You should be sure to floss every tooth when flossing teeth, not just the easy to reach ones.
If you’re having trouble reaching those back teeth, try using floss picks instead of string floss. Floss picks are tiny, disposable, pre-threaded floss holders that can more easily reach the back teeth.
Not Too Hard, Not Too Soft
While you want to make sure to be thorough, you also want to make sure you are using the correct pressure.
You shouldn’t be flossing super hard and rough, as this can damage your gums and the tissue between your teeth. But if you floss too gently, then you probably aren’t removing and food or plaque that is stuck between your teeth.
Try to find that perfect in between: not too hard, but not too soft either.
If you haven’t flossed in a while, it might be slightly uncomfortable, and you might even experience a little bleeding. This is normal, so don’t be discouraged.
If you continuously floss, you should get used to it and the discomfort and bleeding should subside in a couple of weeks at the most. If it doesn’t, you should see your dentist.
Use the Correct Amount of Floss
Oftentimes people try and use too little floss, which makes the whole process much more difficult and less effective.
Try to get around 18 inches of floss. While this might seem excessive, there are a couple of reasons why you might want so much.
First, this will allow you to wrap the floss around your thumb and forefinger, giving you better control for flossing teeth.
Having a large amount also means you will be able to use fresh sections of floss for each tooth. This results in more effective flossing and prevents spreading plaque or other particles.
Choose What Works for You
There are actually two particular types of floss called nylon (multifilament) floss and PTFE (monofilament) floss.
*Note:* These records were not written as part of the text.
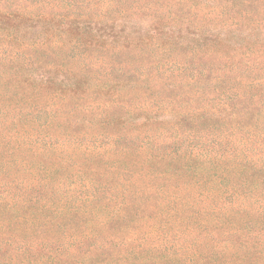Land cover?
Segmentation results:
<instances>
[{"label":"trees","instance_id":"obj_1","mask_svg":"<svg viewBox=\"0 0 264 264\" xmlns=\"http://www.w3.org/2000/svg\"><path fill=\"white\" fill-rule=\"evenodd\" d=\"M6 1L0 264H264V0Z\"/></svg>","mask_w":264,"mask_h":264},{"label":"rangeland","instance_id":"obj_2","mask_svg":"<svg viewBox=\"0 0 264 264\" xmlns=\"http://www.w3.org/2000/svg\"><path fill=\"white\" fill-rule=\"evenodd\" d=\"M0 1H1V0H0ZM18 1H21V3H25V4H27V5H26L27 7L30 6V5H33V4H31V3L29 2V0H18ZM54 1H55V2H54ZM54 1L52 2V4H54V5H57L58 3H66V2H68L67 0H64V1H56V0H54ZM94 1H97V0H94ZM6 2H7L6 0H2V2L0 3V6L4 5ZM57 11H58V9H57ZM162 88H163L162 85H161V84H158V85L154 88V89H155V93H156V92L159 93V92L162 90ZM191 89H192L191 86L187 87V88L185 89L186 93H188ZM210 92H211V89H210ZM214 96H215V93H213V94L210 95V97H214ZM181 101H182V99H181ZM197 104H198V102L195 103V105H197ZM51 136L53 137V140H55V135L51 134ZM58 139H60V138H58ZM57 142L62 143L60 140H58ZM70 143H71V142H70ZM127 180H128L127 178H124V181L127 182ZM233 186H234V180H232V179L225 181L224 184H223V190H224L225 193L228 194L230 197H234L235 194H236L235 190H233ZM252 194H254V192H253Z\"/></svg>","mask_w":264,"mask_h":264}]
</instances>
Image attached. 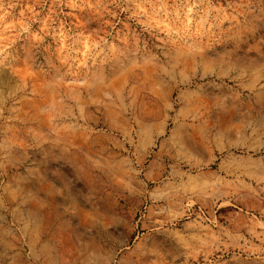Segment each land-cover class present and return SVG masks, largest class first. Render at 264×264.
Returning <instances> with one entry per match:
<instances>
[{
  "label": "rangeland",
  "instance_id": "obj_1",
  "mask_svg": "<svg viewBox=\"0 0 264 264\" xmlns=\"http://www.w3.org/2000/svg\"><path fill=\"white\" fill-rule=\"evenodd\" d=\"M0 264H264V0H0Z\"/></svg>",
  "mask_w": 264,
  "mask_h": 264
}]
</instances>
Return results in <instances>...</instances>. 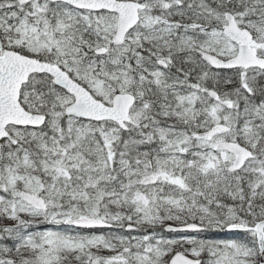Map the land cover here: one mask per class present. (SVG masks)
Here are the masks:
<instances>
[{"label": "snow or ice", "instance_id": "6c2138e0", "mask_svg": "<svg viewBox=\"0 0 264 264\" xmlns=\"http://www.w3.org/2000/svg\"><path fill=\"white\" fill-rule=\"evenodd\" d=\"M0 264H264V0H0Z\"/></svg>", "mask_w": 264, "mask_h": 264}]
</instances>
While both types work effectively, each has their pros and cons.
Nylon floss is cheaper, comes in both waxed and unwaxed, and also is offered in a variety of flavors.
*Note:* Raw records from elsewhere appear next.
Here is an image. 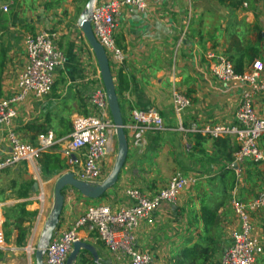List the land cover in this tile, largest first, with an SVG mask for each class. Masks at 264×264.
<instances>
[{
  "label": "crops",
  "instance_id": "obj_1",
  "mask_svg": "<svg viewBox=\"0 0 264 264\" xmlns=\"http://www.w3.org/2000/svg\"><path fill=\"white\" fill-rule=\"evenodd\" d=\"M9 1L0 0V19H5L8 14L3 6ZM13 1L15 6L22 4L26 13L23 16L18 12L11 13L0 33V45L6 39L7 56L1 98L16 89L18 74L27 61L24 46L27 35L53 29L66 60L57 70L53 89L48 95L28 96L16 105V116L11 124L0 123V157L10 151V130L34 145L38 144L41 134L52 132L57 142L47 150L60 149L67 167L48 178L44 177L40 163L38 168L20 163L0 170V202L4 205V243L7 248L0 252L11 250L18 236L17 230L8 234L7 210L20 206L34 212L28 218L26 216L28 221L24 225L26 228L32 226L28 227L26 242L29 243L32 236L35 242L50 215L54 203L50 196L57 179L68 171L76 173L81 168L71 159L77 158L81 162L84 150H70L68 139L73 120L89 111V83L95 81L97 67L95 55L78 25L83 4L88 0ZM42 1L45 6L39 8V12L33 11ZM115 39L125 54L123 64L113 71L117 91L119 72H122L125 86L118 96L126 123L128 156L116 185L103 197L90 199L73 187H66L65 203L56 230L61 232L71 228L90 205L108 204L114 210L129 207L133 200L126 195L127 189L137 188L153 195L165 187L175 173L182 172L196 178V182L181 192L176 204L164 203L154 212L152 224L145 222L137 228V248L152 255L151 264H191L195 257L197 262L199 260L196 253L210 247L202 262L209 264L213 260L219 261L214 264H223V253L231 242L232 231L238 226L232 198L236 194L249 201L259 195V191L264 193V163L246 160L236 173L227 167L239 149L235 137L210 138L191 131V128L193 124L235 122L241 93L249 88V84L242 81L224 84L218 80L212 74L208 54H222L234 67L237 59L243 57L247 61L253 56L254 60L246 64L244 72L253 67L255 60L260 59L264 64V0H149L144 11L122 9ZM14 62L17 63L14 65ZM174 89L192 99L191 106L180 116L173 107ZM254 106L257 114L264 117V92L254 94ZM134 109L157 110L166 129L136 131L132 127ZM261 146L264 148V138ZM117 153L118 139L114 133L102 161V181L112 171ZM32 173L37 179L34 186L30 184ZM211 193L218 196L217 200L208 196ZM204 205L218 212L217 224L209 235L202 219ZM40 214L41 221L36 225ZM252 223L254 235L262 245L255 264H264V209L252 214ZM222 232L226 233V240L221 239ZM78 235L79 240L96 248L103 262L125 264L116 259L95 233L81 228ZM22 247L15 249V253L22 250L28 263L36 264L35 253H28ZM82 253L91 256L95 264L91 253ZM0 264L21 263L17 257L5 254L0 256Z\"/></svg>",
  "mask_w": 264,
  "mask_h": 264
},
{
  "label": "built area",
  "instance_id": "obj_2",
  "mask_svg": "<svg viewBox=\"0 0 264 264\" xmlns=\"http://www.w3.org/2000/svg\"><path fill=\"white\" fill-rule=\"evenodd\" d=\"M148 2L149 0L96 1L91 17L93 31L104 46L113 66H120L125 60L124 51L115 39L118 16L124 7L130 12L144 11ZM3 10L8 11L9 7L3 6ZM56 38L57 32L50 29L26 36L27 61L18 74L15 91L0 99V123L11 124L16 116V105L28 96L42 97L52 91L56 72L66 60ZM208 57L211 59L212 74L218 80L224 84L234 81L246 82L249 88L241 93L234 123L201 126L193 124L191 131L210 138L234 136L239 149L227 167L239 173L240 165L246 160L264 163V148L261 146V140L264 138V117L257 114L254 106V94L264 92V64L260 59L255 60L249 71L238 73L232 61L224 55L209 53ZM94 79L95 81L91 80L89 83V111L73 120L68 145L74 152L84 150L81 162L77 158L71 159V162L81 165L75 176L86 182L100 183L103 179L102 161L108 152L109 140L116 133V125L110 115L107 92L98 65ZM172 100L174 111L179 116L192 104V99L177 89L172 92ZM132 127L136 131L166 129L163 117L155 109H134ZM9 140L10 151L0 157V170L20 163L38 168L42 151L57 142L55 135L49 132L41 134L38 144L34 145L22 140L12 130L9 131ZM195 182L196 178L177 172L165 187L153 195L145 194L137 188L127 189L126 195L133 200L129 207L114 210L108 204L90 205L71 228L61 232L55 230L45 250V264H66L74 242L79 240L78 232L81 228L95 233L119 262L151 264L152 255L137 248V228L145 222L152 224L154 212L164 203L176 204L181 192ZM232 205L238 218V226L232 231V239L223 253L222 263L255 264L257 256L262 252V245L260 239L254 235L252 214L264 209V193L249 201H244L234 194ZM3 207L0 202V250L7 249L4 243L6 222L3 220ZM41 217L40 214L36 225L40 223ZM33 243L34 236L26 248L28 253L36 252L37 246H33Z\"/></svg>",
  "mask_w": 264,
  "mask_h": 264
},
{
  "label": "water",
  "instance_id": "obj_3",
  "mask_svg": "<svg viewBox=\"0 0 264 264\" xmlns=\"http://www.w3.org/2000/svg\"><path fill=\"white\" fill-rule=\"evenodd\" d=\"M96 1L97 0L87 1L86 6L82 10L81 15L79 17L78 25L82 29V32L95 55L97 65L99 67L100 74L103 80V84L107 92L110 113L116 125L118 153L112 171L100 183H90L80 180L75 176V173L73 171H68L62 174L57 179L54 188V203L50 215L46 221L45 227L40 235L35 252L36 264H45L44 255L46 247L50 239L52 238L53 233L58 228L61 220V215L65 203L64 191L66 187L71 186L77 191H79L81 194H83L85 197L90 199L101 198L109 189L116 185L120 172L128 156L129 143L126 133V123L122 114L121 104L114 78V71L112 69L109 57L106 53L104 46L95 36L91 23L93 7ZM83 251H88L89 253H91L93 255L95 263L97 264H110L103 262L100 259L96 248L92 244L83 240H77L74 242L73 249L69 254L66 264H76Z\"/></svg>",
  "mask_w": 264,
  "mask_h": 264
},
{
  "label": "trees",
  "instance_id": "obj_4",
  "mask_svg": "<svg viewBox=\"0 0 264 264\" xmlns=\"http://www.w3.org/2000/svg\"><path fill=\"white\" fill-rule=\"evenodd\" d=\"M254 60L253 56H250L247 61L241 57L236 60L235 63V70L238 73H243L246 69V64L249 62H252ZM122 72H119L118 78H119V85H118V93H120L125 86L122 83ZM1 78H0V98L2 97L3 91H2V85H1ZM39 163L41 164L42 170L44 174L46 175H55L58 174L60 171L64 170L67 165L62 157V151L59 149L57 151H50V150H44L42 151L41 157L39 159ZM257 163V162H254ZM34 212H29L27 210L23 209V216L19 217L18 220L16 221L17 229H18V236H17V242L19 245H22L25 242V238L28 233V228L24 225L26 222V216L33 214ZM201 213H202V219L204 222L205 226V231L209 235L211 229H213L218 221V212L215 209L210 208L208 205H204L201 208ZM209 238V236H208ZM210 247H204L201 249L199 252L196 253V255H199V260L198 262L196 261L197 257L193 259L191 264H204L202 260H205L208 253H209ZM85 252V251H84ZM85 255L82 253L79 260L80 262L84 263L86 262L85 260ZM192 260V259H191ZM97 264V263H95Z\"/></svg>",
  "mask_w": 264,
  "mask_h": 264
},
{
  "label": "rangeland",
  "instance_id": "obj_5",
  "mask_svg": "<svg viewBox=\"0 0 264 264\" xmlns=\"http://www.w3.org/2000/svg\"><path fill=\"white\" fill-rule=\"evenodd\" d=\"M86 3L83 4L82 10L86 6ZM15 4L16 3L13 0H10L7 3L8 7H9V10H8V14L6 15L5 19H0V33L4 29V26L6 25V21L8 20V18H9V16H10L11 13L12 14L13 13L15 14L16 12H18L20 16H23L22 14L23 13H26V11H23V5L22 4H19V6L18 5L15 6ZM44 4H45L44 1L40 2L39 4H36V6H34V8H33V11L39 12L38 9L41 8V7H43V6H45ZM50 30H53V29H50ZM1 36H0V38H1ZM5 42H6V39L4 41V44L0 45V78L1 79L4 78V70H5V67L7 65V59H6L7 56L5 55L6 54V46H5L6 44H5ZM24 46H25V43H24ZM15 63H17V62H14V65H15ZM111 66H112V69L114 70L115 69V66H113L112 64H111ZM23 140L24 141H27L24 138H23ZM27 142H29V141H27ZM43 175H44L45 178L52 177V175H47V176H45V174H43ZM245 175H246V173H245ZM257 179L258 178H255V180H257ZM36 180L37 179L34 178V174L32 173V177H31V181H30L31 183L30 184H32L33 186H34V184L36 185ZM258 193H262V191H259ZM208 196H211V198H213V200H217V197H218L214 193L208 194ZM50 201L54 202V189H52L51 196H50ZM6 215H7L8 221H9V226H8L9 228H7L8 229V234H12V233L14 234L15 230L18 231L17 225H16L17 224L16 221L18 220V218L20 216L21 217L23 216V209L20 206H18L16 209L10 208V209L7 210ZM229 215L232 216L231 213ZM27 218H28V216H27ZM27 218L25 219L26 221H28ZM30 226L31 225H28V227H30ZM9 230H10V232H9ZM16 238H17V235H16ZM39 238H40V236H39ZM39 238H36L33 246H37V244L39 242ZM223 238H225V240H226V233L225 232H222L221 233V239L223 240ZM13 244L14 245H13V248L11 250H7L5 252H0V256H4L5 254H11L13 257H17L18 258L19 263H21V264H29L28 263L27 256H26V253L22 252V250H20L18 254L15 253L16 252L15 249H19V247H21V246H23L24 248H27L28 242H26V238H25V242L23 243V245H19L18 242L16 241V239H15V242ZM226 247H227V245H226ZM85 259H87V260H85L86 262H84V264H93V259H92L91 256L90 257H85ZM211 261H212V263H209V264H214V262H219V261H213V260H211ZM79 262H80V260L78 259L77 260V263L79 264ZM215 264H217V263H215Z\"/></svg>",
  "mask_w": 264,
  "mask_h": 264
}]
</instances>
But because it is a “multifilament” floss, meaning it is made up of many different strands, it has the tendency to tear. This is especially true for teeth that are tightly packed together.
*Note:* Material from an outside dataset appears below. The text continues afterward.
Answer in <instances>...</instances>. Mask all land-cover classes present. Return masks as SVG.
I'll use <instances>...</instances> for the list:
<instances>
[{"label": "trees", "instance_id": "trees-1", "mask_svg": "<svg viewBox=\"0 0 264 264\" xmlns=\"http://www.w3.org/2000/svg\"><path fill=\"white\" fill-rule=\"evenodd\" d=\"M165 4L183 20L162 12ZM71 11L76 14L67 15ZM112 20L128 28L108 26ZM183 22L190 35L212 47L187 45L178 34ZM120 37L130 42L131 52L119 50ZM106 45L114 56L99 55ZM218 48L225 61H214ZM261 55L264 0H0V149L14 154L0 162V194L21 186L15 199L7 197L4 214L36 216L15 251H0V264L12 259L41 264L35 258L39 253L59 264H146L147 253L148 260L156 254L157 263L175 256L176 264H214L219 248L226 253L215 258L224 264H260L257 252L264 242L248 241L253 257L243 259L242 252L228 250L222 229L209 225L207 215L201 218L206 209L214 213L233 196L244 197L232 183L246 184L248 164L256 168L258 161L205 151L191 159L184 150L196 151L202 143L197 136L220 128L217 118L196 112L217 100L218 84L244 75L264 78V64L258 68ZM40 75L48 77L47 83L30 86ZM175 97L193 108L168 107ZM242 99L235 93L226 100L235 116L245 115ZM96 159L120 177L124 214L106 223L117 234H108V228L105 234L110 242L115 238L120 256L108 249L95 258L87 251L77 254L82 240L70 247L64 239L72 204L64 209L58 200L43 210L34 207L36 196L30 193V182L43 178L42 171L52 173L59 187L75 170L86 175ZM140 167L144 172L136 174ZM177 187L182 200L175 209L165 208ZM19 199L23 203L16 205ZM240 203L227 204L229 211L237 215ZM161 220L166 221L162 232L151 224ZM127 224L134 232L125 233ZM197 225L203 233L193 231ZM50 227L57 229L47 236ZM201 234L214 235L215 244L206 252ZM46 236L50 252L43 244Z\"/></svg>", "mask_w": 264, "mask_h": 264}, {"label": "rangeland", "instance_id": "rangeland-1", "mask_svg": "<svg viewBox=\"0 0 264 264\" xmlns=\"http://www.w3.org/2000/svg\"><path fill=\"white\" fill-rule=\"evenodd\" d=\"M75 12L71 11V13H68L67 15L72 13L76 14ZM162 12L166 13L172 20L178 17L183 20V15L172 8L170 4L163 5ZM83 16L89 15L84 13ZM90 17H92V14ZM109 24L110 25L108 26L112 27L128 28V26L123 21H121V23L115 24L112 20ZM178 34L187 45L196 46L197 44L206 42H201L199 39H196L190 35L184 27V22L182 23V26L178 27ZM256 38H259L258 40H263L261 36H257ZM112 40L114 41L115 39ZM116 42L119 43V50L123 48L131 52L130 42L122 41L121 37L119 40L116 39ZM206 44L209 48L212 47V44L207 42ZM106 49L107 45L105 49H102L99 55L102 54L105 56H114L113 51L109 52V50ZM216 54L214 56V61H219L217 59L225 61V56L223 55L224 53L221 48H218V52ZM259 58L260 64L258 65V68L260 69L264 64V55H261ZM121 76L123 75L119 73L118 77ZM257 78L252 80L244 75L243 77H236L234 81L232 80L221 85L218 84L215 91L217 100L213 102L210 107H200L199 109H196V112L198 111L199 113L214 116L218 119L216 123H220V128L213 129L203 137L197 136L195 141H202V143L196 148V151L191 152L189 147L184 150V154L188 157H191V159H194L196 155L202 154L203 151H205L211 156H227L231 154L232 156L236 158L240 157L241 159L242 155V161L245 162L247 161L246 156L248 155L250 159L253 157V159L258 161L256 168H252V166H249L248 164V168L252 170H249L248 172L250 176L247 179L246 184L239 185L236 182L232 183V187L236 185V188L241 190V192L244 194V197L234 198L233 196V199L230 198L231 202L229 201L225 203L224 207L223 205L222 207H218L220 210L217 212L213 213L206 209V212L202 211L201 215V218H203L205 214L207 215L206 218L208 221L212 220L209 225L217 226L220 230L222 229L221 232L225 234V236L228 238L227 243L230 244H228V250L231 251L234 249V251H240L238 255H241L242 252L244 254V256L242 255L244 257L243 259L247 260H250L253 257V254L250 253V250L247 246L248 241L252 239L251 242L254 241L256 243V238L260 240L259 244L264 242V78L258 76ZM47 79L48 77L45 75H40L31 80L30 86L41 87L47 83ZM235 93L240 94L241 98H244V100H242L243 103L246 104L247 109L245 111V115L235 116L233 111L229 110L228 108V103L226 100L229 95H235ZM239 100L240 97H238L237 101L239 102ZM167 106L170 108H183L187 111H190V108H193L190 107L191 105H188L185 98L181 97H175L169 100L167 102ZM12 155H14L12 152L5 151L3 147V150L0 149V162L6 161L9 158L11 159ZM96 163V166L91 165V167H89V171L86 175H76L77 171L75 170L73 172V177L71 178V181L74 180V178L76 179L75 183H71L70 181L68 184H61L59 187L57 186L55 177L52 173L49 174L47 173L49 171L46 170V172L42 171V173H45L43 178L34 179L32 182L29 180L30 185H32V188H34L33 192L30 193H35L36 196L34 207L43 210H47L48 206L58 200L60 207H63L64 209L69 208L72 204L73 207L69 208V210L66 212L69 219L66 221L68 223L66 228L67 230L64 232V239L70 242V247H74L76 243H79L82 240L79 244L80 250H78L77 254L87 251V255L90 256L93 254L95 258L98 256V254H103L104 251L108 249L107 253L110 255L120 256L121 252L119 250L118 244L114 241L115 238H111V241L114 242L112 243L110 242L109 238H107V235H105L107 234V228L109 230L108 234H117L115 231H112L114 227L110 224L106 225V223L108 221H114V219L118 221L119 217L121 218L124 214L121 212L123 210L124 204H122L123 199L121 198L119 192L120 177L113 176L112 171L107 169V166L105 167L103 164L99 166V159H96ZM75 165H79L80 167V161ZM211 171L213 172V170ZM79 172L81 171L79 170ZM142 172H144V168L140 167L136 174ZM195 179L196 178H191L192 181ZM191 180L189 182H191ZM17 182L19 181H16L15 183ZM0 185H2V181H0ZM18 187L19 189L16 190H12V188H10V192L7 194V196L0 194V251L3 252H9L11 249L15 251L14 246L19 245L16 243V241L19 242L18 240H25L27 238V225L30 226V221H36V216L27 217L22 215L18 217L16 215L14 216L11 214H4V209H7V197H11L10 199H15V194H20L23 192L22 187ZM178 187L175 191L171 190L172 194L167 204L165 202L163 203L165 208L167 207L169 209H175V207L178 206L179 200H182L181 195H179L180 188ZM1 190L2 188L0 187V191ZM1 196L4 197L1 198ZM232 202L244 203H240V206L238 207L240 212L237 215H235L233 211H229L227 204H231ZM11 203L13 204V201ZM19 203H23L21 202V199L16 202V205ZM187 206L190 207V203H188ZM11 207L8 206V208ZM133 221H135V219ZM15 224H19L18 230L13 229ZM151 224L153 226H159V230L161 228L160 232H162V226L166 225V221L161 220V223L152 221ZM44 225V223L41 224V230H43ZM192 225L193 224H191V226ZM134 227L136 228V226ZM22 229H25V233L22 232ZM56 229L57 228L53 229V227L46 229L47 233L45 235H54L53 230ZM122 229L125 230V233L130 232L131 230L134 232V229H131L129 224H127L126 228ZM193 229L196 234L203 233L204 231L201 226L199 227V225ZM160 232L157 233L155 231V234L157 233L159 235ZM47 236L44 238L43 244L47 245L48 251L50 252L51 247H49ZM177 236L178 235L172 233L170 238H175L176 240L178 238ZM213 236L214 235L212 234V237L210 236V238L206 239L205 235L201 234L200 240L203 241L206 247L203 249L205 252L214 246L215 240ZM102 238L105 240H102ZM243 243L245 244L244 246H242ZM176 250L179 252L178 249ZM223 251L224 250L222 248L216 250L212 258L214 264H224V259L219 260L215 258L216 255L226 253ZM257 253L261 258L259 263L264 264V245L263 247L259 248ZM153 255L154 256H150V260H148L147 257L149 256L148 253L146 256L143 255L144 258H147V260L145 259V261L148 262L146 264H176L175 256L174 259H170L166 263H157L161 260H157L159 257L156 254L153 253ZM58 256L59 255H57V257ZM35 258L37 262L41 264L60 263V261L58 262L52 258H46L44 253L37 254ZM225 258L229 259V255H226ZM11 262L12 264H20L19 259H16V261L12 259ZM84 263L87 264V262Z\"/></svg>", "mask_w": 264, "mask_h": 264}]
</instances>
PTFE floss, on the other hand, is made of a “monofilament” (one strand). This means that it does not shred or tear like the nylon floss even if the teeth are tightly packed together.
The downside? PTFE floss is more expensive compared to nylon floss.
Don’t Let Braces Stop You
If you have braces, a permanent retainer, or something else that makes flossing more difficult, there are ways to make it easier.
You can buy water flossers that can easily floss teeth, even with braces.
You can also try using waxed floss or PTFE floss, as those are less likely to be torn or shredded by the braces’ metal.
Floss Every Day
It is important to floss daily as this will help prevent the myriad of diseases we listed above.
In fact, many dentists suggest flossing twice daily, as with brushing.
It doesn’t really matter when or where you floss, as long as you do it! You could do it right after brushing your teeth, while you’re in the car on the way to work, right after you have lunch, right before bed, or even while you watch TV!
Flossing teeth right after brushing is a great way to form a habit, and it will also decrease the chance that you’ll forget to floss.
Rinse Your Mouth Post-Flossing
Flossing is great for getting food particles and plaque out from between your teeth.
This means that after you floss, there could be some plaque or food left behind in your mouth.
It’s a good idea to rinse your mouth out after you’ve finished flossing. This will clear your mouth of any plaque or food that you loosened out from between your teeth from flossing.
You don’t want all your hard work to go to waste!
While flossing can seem like a pain, cavities and gum disease are an even bigger pain.
Following these simple tips can help you maintain better dental hygiene, and overall, improve your health.